One reasonable algorithm to employ is to check zinc levels before the initiation of therapy and to begin treatment only when the levels are approximately 100 mcg/dl or lower. If the wound is not adequately healed after six to 12 weeks of zinc supplementation, zinc levels should be checked again. An assessment of zinc levels can cost an institution approximately $20.00 to $25.00 and can cost the patient or third-party payer nearly $80.00 (T. Morrow, personal communication, February 2003).
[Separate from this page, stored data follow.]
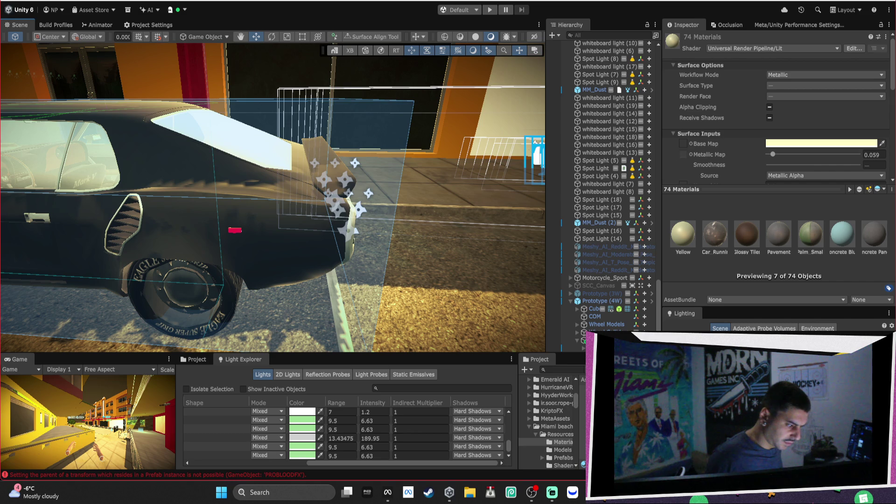
{"action": "mouse_move", "coordinate": [327, 154]}
{"action": "left_mouse_down"}
{"action": "mouse_move", "coordinate": [160, 149]}
{"action": "mouse_move", "coordinate": [250, 114]}
{"action": "mouse_move", "coordinate": [320, 138]}
{"action": "mouse_move", "coordinate": [653, 327]}
{"action": "left_mouse_up"}
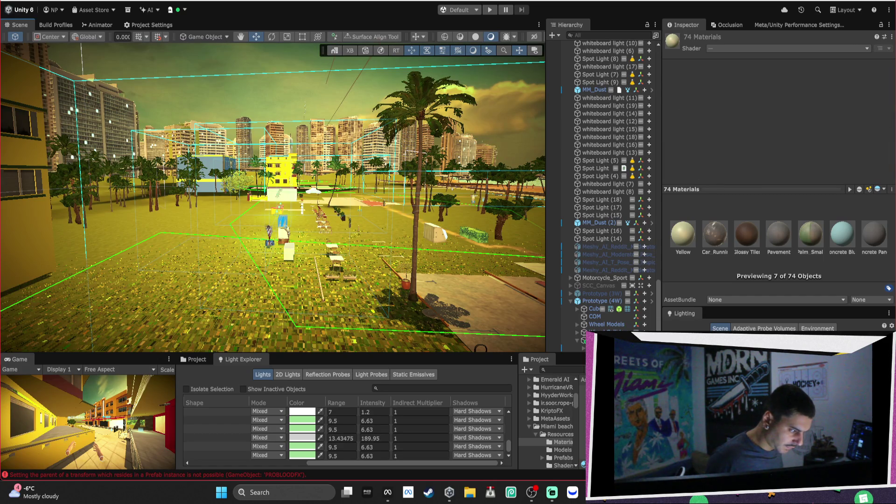
Apply the Universal Render Pipeline/Lit shader to the currently selected materials
{"action": "left_click", "coordinate": [760, 49]}
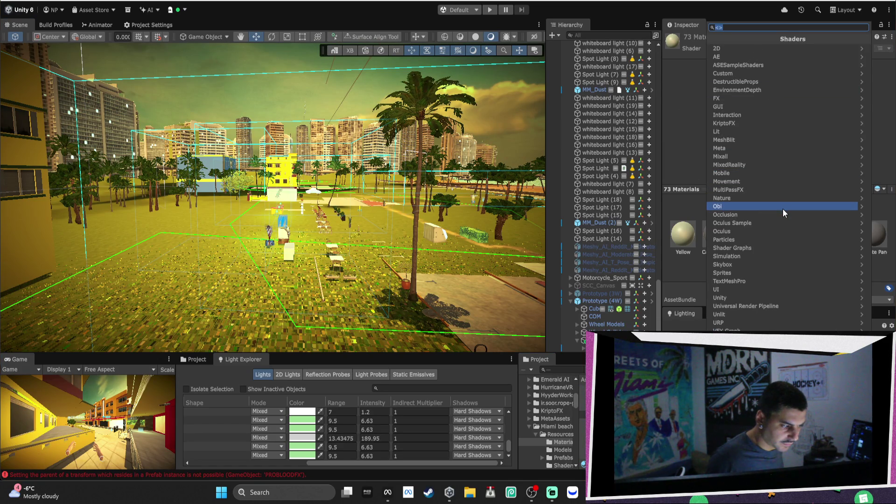
{"action": "left_click", "coordinate": [781, 307]}
{"action": "left_click", "coordinate": [753, 81]}
{"action": "mouse_move", "coordinate": [196, 168]}
{"action": "left_mouse_down"}
{"action": "mouse_move", "coordinate": [130, 170]}
{"action": "mouse_move", "coordinate": [238, 215]}
{"action": "left_mouse_up"}
Select all 73 materials in the car's materials folder and set them to Lit
{"action": "left_click", "coordinate": [239, 209]}
{"action": "double_click", "coordinate": [802, 185]}
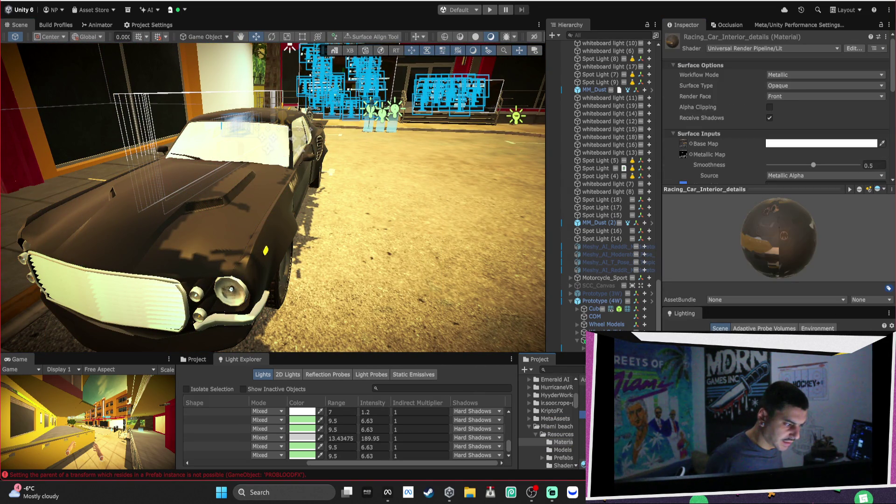
{"action": "key", "text": "ctrl+a"}
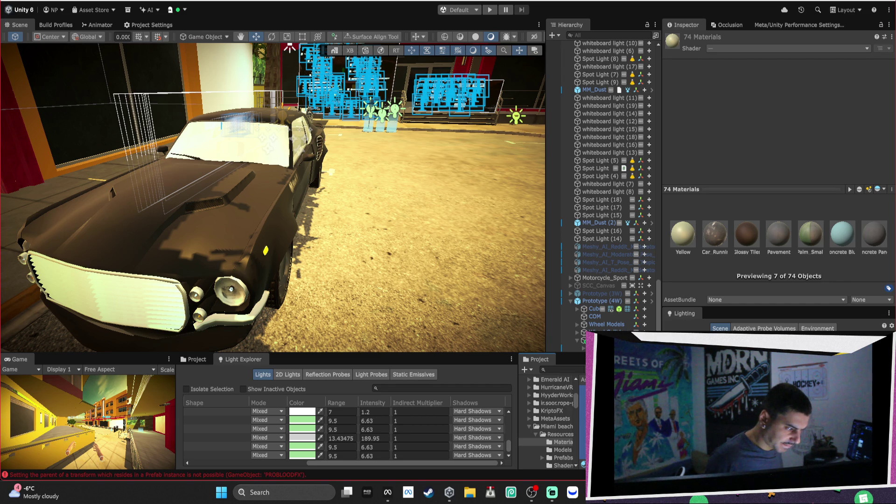
{"action": "left_click", "coordinate": [582, 414], "text": "ctrl"}
{"action": "mouse_move", "coordinate": [253, 174]}
{"action": "left_mouse_down"}
{"action": "mouse_move", "coordinate": [244, 229]}
{"action": "mouse_move", "coordinate": [333, 203]}
{"action": "mouse_move", "coordinate": [456, 275]}
{"action": "mouse_move", "coordinate": [491, 187]}
{"action": "mouse_move", "coordinate": [514, 157]}
{"action": "mouse_move", "coordinate": [298, 142]}
{"action": "mouse_move", "coordinate": [427, 204]}
{"action": "left_mouse_up"}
A more cost-effective approach might be to treat patients empirically for six to eight weeks without regard to baseline zinc values and to check zinc levels only in the event of poor wound healing. If zinc concentrations have normalized in the presence of a nonhealing wound, other cofactors and conditions are probably the culprits. In such cases, treatment with zinc should be discontinued. If the ulcer has healed, zinc ther­apy can be stopped without the need for a post-treatment level assessment.

CONCLUSION

Zinc appears to play a major role in facilitating the healing process. To date, zinc supplementation has benefited patients with pressure ulcers only when zinc deficiency was present. When used inappropriately, zinc can hinder the healing process. In addition, zinc can become one more unnecessary drug that increases the complexity of patients’ drug regimens and that enhances the probability of iatrogenic drug-related effects. Practitioners should prescribe zinc with caution so that supplementation with this mineral does not become an impediment to the optimal treatment of patients.